Binders in Animal Feed Pelleting
Feed pelleting is a complex and delicate process which depends on many different criteria such as feed formulation, moisture, raw material abrasiveness, particle size, conditioning, fat or molasses levels added, die maintenance, roll settings, cooling temperature. Those criteria differ from one feed factory to another, and so does final pellet quality (dust) and homogenity (nutrients). A carefully designed feed pellet binder assists the feed compounder in delivering a consistent quality feed pellet whilst improving and controlling the production economics for clients.
Pellet binders (or pelleting performance enhancers) are additives which are incorporated to a feed in low concentrations (0.5 to 2.5 %) to hold the various feed components together, increase the durability and the hardness of pellets and the efficiency of pelleting during subsequent operations and after they are extruded from the pellet die.

animal feed pellets

Many products have been tested and a limited number have become widely used as binders in pelleted animal feeds. Current commercial animal feed binders can generally be classified under one of the following categories:
Lignin based binders/lignosulfonates
Hemi-cellulose binders
Mineral binders (clays)
Specialty binders (gums, starches, formulated products, etc.)
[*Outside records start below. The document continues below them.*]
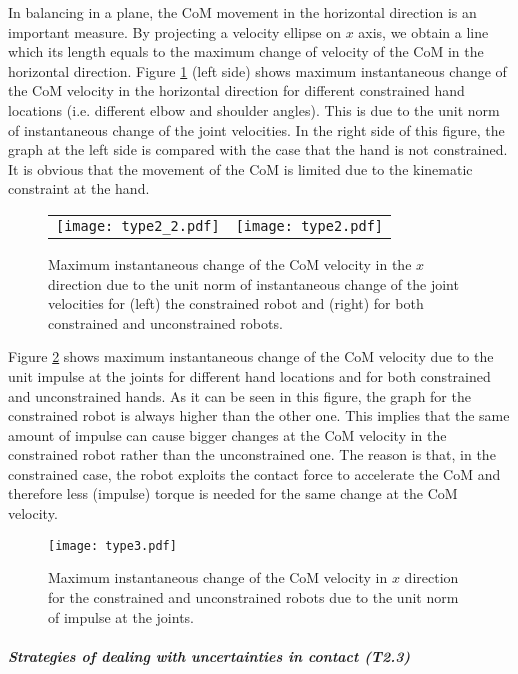 In balancing in a plane, the CoM movement in the horizontal direction is an
important measure. By projecting a velocity ellipse on $x$ axis, we obtain a
line which its length equals to the maximum change of velocity of the CoM in
the horizontal direction. Figure \ref{type2} (left side) shows maximum
instantaneous change of the CoM velocity in the horizontal direction for
different constrained hand locations (i.e. different elbow and shoulder
angles). This is due to the unit norm of instantaneous change of the joint
velocities. In the right side of this figure, the graph at the left side is
compared with the case that the hand is not constrained. It is obvious that
the movement of the CoM is limited due to the kinematic constraint at the
hand.
\begin{figure}[!t]
  \centering
  \begin{tabular}{lr}
    \texttt{[image: type2\_2.pdf]}
    &  
    \texttt{[image: type2.pdf]}
  \end{tabular}
  \caption{Maximum instantaneous change of the CoM velocity in the $x$
    direction due to the unit norm of instantaneous change of the joint
    velocities for (left) the constrained robot and (right) for both
    constrained and unconstrained robots.}
  \label{type2}
\end{figure}

Figure \ref{type3} shows maximum instantaneous change of the CoM velocity due
to the unit impulse at the joints for different hand locations and for both
constrained and unconstrained hands. As it can be seen in this figure, the
graph for the constrained robot is always higher than the other one. This
implies that the same amount of impulse can cause bigger changes at the CoM
velocity in the constrained robot rather than the unconstrained one. The
reason is that, in the constrained case, the robot exploits the contact force
to accelerate the CoM and therefore less (impulse) torque is needed for the
same change at the CoM velocity.
\begin{figure}[!t]
  \centering
  \texttt{[image: type3.pdf]}
  \caption{Maximum instantaneous change of the CoM velocity in $x$ direction
    for the constrained and unconstrained robots due to the unit norm of
    impulse at the joints.}
  \label{type3}
\end{figure}







\subparagraph{Strategies of dealing with uncertainties in contact (T2.3)}

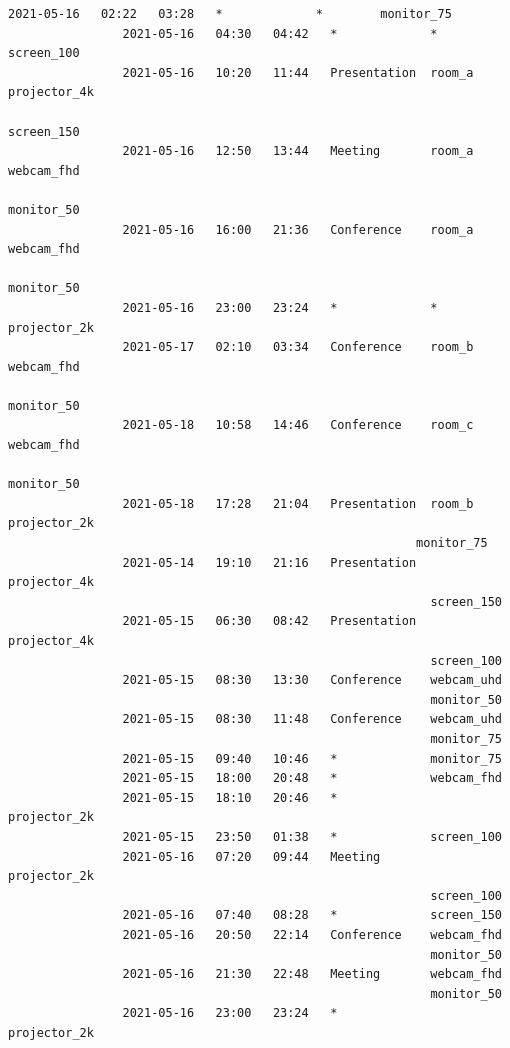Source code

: \documentclass{article}
\begin{document}
\begin{Verbatim}[gobble=8]
                2021-05-16   02:22   03:28   *             *        monitor_75
                2021-05-16   04:30   04:42   *             *        screen_100
                2021-05-16   10:20   11:44   Presentation  room_a   projector_4k
                                                                    screen_150
                2021-05-16   12:50   13:44   Meeting       room_a   webcam_fhd
                                                                    monitor_50
                2021-05-16   16:00   21:36   Conference    room_a   webcam_fhd
                                                                    monitor_50
                2021-05-16   23:00   23:24   *             *        projector_2k
                2021-05-17   02:10   03:34   Conference    room_b   webcam_fhd
                                                                    monitor_50
                2021-05-18   10:58   14:46   Conference    room_c   webcam_fhd
                                                                    monitor_50
                2021-05-18   17:28   21:04   Presentation  room_b   projector_2k
                                                         monitor_75
                2021-05-14   19:10   21:16   Presentation  projector_4k
                                                           screen_150
                2021-05-15   06:30   08:42   Presentation  projector_4k
                                                           screen_100
                2021-05-15   08:30   13:30   Conference    webcam_uhd
                                                           monitor_50
                2021-05-15   08:30   11:48   Conference    webcam_uhd
                                                           monitor_75
                2021-05-15   09:40   10:46   *             monitor_75
                2021-05-15   18:00   20:48   *             webcam_fhd
                2021-05-15   18:10   20:46   *             projector_2k
                2021-05-15   23:50   01:38   *             screen_100
                2021-05-16   07:20   09:44   Meeting       projector_2k
                                                           screen_100
                2021-05-16   07:40   08:28   *             screen_150
                2021-05-16   20:50   22:14   Conference    webcam_fhd
                                                           monitor_50
                2021-05-16   21:30   22:48   Meeting       webcam_fhd
                                                           monitor_50
                2021-05-16   23:00   23:24   *             projector_2k
                

\end{Verbatim}
\end{document}
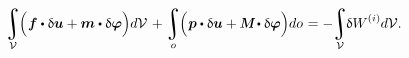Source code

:\nopagebreak\vspace{-0.1em}\begin{equation*}
\integral\displaylimits_{\mathcal{V}} \hspace{-0.64ex} \left(^{\mathstrut} \bm{f} \dotp \variation{\fieldofdisplacements} + \bm{m} \dotp \variation{\fieldofrotations} \right) \hspace{-0.4ex} d\mathcal{V}
\hspace{.25ex} +
\integral\displaylimits_o \hspace{-0.64ex} \left(^{\mathstrut} \bm{p} \dotp \variation{\fieldofdisplacements} + \mathboldM \hspace{-0.1ex} \dotp \variation{\fieldofrotations} \right) \hspace{-0.4ex} do \hspace{.12ex}
= - \hspace{-0.5ex} \integral\displaylimits_{\mathcal{V}} \hspace{-0.64ex} \variation{\internalwork} \hspace{.1ex} d\mathcal{V} .
\end{equation*}

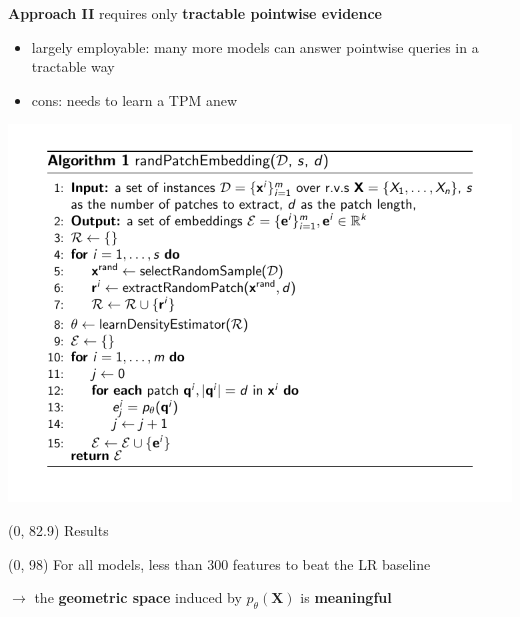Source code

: \documentclass[final]{beamer}
\begin{document}
\begin{frame}{}
\begin{textblock}{25.2}
        \textbf{Approach II} requires only \textbf{tractable pointwise evidence}
        \begin{itemize}
        \item largely employable: many more models can answer pointwise
          queries in a tractable way
        \item cons: needs to learn a TPM anew  
        \end{itemize}
        \begin{center}
          \includegraphics[width=0.9\linewidth]{algo_II}
        \end{center}
      \end{textblock}

      

      

      
  
  \begin{textblock}{80}(0, 82.9)
    Results
  \end{textblock}
  
  \begin{textblock}{25.2}(0, 98)
    \small
    For all models, less than $300$ features to beat the \textsf{LR}
    baseline\par
    \hspace{15pt}$\rightarrow$ the \textbf{geometric space} induced by $p_{\theta}(\mathbf{X})$ is \textbf{meaningful}
  \end{textblock}
  

\end{frame}
\end{document}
A number of the current binders in use are based on by-products from making wood and paper products. Some of the binders are mined minerals such as bentonite clays. Other substances, such as polysaccharides could be used in marine animal feed. In addition, there are numerous specialty binders that are based on certain types of products that are manufactured and/or selected or formulated for use as binders.
Effect of binders
At a test in USA, the interaction between temperature, pellet binder and production rate was measured. During feed pelleting process, every five minutes samples were taken after the die to test for fines and pellet durability. Pellet quality clearly improved with temperature. Durability was relatively high at the peak temperature and low in the valley temperature.
Increasing temperature typically led to reduced amperage, at least until the choke point was reached. When the conditioning temperature rose above 85°C amperage began to increase. At this point the choke point was being approached. In a second run 1.25% lignin binder was mixed into the ration. At the start of this run there was a very evident improvement in pellet quality and reduction in amperage. Temperature was able to reach 90°C with little indication of a potential choke. Production rate increased more than 20% in the run with the pellet binder included without negative effects on feed pellets.